▸ Exercise: Extract every line of the records that contains the string "Carex", and list those lines in the order they appear below.

▸ A run of records:
○ ○ ○ ○
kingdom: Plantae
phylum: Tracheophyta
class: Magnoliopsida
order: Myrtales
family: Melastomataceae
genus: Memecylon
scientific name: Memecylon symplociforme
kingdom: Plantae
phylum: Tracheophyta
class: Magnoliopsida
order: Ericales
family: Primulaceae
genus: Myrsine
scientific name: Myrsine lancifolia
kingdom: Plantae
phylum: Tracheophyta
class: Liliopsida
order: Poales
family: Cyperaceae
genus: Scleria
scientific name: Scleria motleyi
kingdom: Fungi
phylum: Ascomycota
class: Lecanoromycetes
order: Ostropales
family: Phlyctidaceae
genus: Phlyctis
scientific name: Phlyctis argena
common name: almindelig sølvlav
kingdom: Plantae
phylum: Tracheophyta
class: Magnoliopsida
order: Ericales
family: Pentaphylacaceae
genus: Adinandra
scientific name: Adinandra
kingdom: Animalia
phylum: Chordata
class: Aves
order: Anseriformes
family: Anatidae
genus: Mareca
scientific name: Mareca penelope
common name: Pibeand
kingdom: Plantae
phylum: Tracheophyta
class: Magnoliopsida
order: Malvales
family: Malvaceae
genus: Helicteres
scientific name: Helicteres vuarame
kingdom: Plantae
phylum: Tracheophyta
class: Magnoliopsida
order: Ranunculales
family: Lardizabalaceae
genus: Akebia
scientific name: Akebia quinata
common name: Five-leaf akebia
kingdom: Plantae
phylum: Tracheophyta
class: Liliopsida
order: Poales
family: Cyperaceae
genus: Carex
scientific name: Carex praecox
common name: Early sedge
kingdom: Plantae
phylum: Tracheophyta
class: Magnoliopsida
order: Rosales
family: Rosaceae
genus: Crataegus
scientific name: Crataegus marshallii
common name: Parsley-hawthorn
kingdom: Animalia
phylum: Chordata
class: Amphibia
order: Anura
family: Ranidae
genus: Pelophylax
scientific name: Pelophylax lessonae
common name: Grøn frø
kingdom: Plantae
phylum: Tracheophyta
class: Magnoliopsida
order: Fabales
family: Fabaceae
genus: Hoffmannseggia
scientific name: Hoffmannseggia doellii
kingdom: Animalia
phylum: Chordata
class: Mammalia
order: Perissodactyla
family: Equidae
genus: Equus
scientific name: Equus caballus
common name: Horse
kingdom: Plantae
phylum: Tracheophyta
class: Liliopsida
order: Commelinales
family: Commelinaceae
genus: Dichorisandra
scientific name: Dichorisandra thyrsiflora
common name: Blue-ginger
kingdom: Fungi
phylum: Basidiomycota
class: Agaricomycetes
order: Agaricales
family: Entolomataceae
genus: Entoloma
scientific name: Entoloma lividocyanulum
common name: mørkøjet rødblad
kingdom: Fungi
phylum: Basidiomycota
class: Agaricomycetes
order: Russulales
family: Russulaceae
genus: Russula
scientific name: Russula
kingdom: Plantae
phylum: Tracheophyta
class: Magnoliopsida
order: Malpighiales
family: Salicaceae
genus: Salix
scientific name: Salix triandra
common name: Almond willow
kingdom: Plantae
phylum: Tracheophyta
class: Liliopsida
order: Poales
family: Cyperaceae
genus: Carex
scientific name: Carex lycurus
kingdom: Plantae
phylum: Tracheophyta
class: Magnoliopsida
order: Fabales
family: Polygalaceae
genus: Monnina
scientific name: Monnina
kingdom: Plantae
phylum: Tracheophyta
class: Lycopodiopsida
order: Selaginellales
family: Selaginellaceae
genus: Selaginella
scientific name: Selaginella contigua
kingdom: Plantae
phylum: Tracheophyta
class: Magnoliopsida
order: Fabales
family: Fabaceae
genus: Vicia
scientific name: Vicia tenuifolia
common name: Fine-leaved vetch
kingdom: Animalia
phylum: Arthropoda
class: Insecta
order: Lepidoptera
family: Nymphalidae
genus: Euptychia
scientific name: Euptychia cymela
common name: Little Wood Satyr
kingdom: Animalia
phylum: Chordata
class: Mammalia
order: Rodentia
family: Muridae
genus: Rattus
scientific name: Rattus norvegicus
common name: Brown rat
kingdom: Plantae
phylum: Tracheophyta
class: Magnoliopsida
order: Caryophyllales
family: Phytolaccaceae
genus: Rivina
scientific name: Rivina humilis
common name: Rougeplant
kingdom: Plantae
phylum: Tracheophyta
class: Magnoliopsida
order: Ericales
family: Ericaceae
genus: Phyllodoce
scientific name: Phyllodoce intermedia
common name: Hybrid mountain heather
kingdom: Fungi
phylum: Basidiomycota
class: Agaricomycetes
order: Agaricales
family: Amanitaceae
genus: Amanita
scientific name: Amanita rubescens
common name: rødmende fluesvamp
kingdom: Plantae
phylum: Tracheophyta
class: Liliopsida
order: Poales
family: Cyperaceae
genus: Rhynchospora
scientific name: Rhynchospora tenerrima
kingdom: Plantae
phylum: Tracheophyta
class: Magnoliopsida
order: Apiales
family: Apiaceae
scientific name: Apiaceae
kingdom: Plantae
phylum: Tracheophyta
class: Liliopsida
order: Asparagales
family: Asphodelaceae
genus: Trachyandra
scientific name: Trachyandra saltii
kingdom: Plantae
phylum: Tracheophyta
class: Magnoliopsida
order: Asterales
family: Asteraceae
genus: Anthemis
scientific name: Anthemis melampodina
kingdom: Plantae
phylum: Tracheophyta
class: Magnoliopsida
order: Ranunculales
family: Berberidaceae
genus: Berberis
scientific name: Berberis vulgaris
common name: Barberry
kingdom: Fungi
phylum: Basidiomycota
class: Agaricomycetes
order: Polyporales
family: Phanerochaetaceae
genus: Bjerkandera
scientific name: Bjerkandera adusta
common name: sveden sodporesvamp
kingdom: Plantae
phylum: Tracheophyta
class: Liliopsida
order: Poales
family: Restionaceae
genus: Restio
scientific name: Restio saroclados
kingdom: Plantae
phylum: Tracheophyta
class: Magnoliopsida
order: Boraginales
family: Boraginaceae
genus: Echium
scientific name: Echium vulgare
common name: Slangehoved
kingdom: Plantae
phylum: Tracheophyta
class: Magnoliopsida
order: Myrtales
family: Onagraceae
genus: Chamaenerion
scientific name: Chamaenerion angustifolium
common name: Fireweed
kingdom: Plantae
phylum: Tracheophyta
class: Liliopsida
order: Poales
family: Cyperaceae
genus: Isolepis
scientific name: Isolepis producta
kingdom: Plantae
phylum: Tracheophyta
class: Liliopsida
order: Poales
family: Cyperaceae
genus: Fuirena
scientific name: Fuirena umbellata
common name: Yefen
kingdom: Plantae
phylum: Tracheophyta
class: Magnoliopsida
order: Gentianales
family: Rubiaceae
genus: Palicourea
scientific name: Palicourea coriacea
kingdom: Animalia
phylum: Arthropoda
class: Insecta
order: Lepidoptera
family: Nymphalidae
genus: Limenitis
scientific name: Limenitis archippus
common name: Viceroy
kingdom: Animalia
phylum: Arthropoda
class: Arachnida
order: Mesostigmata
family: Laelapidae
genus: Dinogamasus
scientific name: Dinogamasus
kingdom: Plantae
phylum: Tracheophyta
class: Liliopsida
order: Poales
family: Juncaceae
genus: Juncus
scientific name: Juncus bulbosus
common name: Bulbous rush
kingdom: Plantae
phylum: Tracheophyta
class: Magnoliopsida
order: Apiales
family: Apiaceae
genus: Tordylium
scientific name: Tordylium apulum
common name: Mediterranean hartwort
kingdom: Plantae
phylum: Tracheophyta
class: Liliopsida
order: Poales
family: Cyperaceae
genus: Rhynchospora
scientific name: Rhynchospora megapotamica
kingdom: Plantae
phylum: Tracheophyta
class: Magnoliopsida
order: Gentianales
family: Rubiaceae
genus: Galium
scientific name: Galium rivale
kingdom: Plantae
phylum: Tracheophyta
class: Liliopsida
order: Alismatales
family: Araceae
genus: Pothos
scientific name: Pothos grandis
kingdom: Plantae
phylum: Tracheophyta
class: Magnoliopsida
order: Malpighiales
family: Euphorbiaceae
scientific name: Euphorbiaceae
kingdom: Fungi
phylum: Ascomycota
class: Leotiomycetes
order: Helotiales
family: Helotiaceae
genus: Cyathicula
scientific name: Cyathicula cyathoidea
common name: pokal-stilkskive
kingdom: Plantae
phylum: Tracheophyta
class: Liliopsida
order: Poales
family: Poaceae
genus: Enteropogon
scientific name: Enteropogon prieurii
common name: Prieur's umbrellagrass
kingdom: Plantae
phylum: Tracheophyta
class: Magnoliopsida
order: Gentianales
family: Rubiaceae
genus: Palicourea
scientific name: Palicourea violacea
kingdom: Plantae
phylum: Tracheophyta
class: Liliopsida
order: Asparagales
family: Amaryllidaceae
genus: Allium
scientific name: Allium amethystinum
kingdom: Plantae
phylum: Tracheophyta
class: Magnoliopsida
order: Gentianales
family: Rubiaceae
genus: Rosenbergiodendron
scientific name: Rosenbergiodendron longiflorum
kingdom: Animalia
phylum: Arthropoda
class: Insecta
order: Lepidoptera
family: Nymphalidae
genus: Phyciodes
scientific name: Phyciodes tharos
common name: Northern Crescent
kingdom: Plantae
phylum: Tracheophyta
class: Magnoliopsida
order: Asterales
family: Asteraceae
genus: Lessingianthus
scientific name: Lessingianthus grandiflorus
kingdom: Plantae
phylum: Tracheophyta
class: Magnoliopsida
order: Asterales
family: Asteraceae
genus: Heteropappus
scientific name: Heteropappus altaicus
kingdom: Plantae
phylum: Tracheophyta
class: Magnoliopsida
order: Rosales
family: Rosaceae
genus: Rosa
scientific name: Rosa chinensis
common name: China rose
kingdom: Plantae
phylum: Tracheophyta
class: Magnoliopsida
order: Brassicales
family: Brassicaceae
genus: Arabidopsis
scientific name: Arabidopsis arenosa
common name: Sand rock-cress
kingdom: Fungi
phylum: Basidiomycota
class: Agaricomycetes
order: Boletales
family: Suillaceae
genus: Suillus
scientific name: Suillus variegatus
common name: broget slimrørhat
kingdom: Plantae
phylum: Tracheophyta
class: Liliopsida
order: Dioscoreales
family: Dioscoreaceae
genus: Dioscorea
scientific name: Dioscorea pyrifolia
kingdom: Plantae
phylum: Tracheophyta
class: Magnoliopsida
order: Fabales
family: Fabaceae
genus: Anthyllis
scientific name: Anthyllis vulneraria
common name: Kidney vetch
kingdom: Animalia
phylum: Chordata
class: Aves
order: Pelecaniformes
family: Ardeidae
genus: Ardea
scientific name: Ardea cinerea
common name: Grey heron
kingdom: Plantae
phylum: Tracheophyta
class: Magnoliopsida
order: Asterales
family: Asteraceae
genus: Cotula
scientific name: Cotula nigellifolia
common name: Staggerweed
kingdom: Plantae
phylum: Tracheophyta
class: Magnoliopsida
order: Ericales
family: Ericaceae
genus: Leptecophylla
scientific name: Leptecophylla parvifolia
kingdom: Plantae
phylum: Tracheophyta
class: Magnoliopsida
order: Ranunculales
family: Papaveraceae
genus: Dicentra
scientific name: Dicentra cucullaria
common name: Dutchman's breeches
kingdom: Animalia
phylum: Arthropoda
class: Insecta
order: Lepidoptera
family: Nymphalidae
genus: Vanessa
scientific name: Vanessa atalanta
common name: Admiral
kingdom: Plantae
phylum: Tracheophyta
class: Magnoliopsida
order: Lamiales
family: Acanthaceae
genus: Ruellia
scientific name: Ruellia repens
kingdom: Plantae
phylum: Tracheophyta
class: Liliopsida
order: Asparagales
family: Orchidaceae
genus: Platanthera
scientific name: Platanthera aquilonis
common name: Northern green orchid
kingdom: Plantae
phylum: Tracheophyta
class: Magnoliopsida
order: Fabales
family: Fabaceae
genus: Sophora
○ ○ ○ ○
▸ Answer:
genus: Carex
scientific name: Carex praecox
genus: Carex
scientific name: Carex lycurus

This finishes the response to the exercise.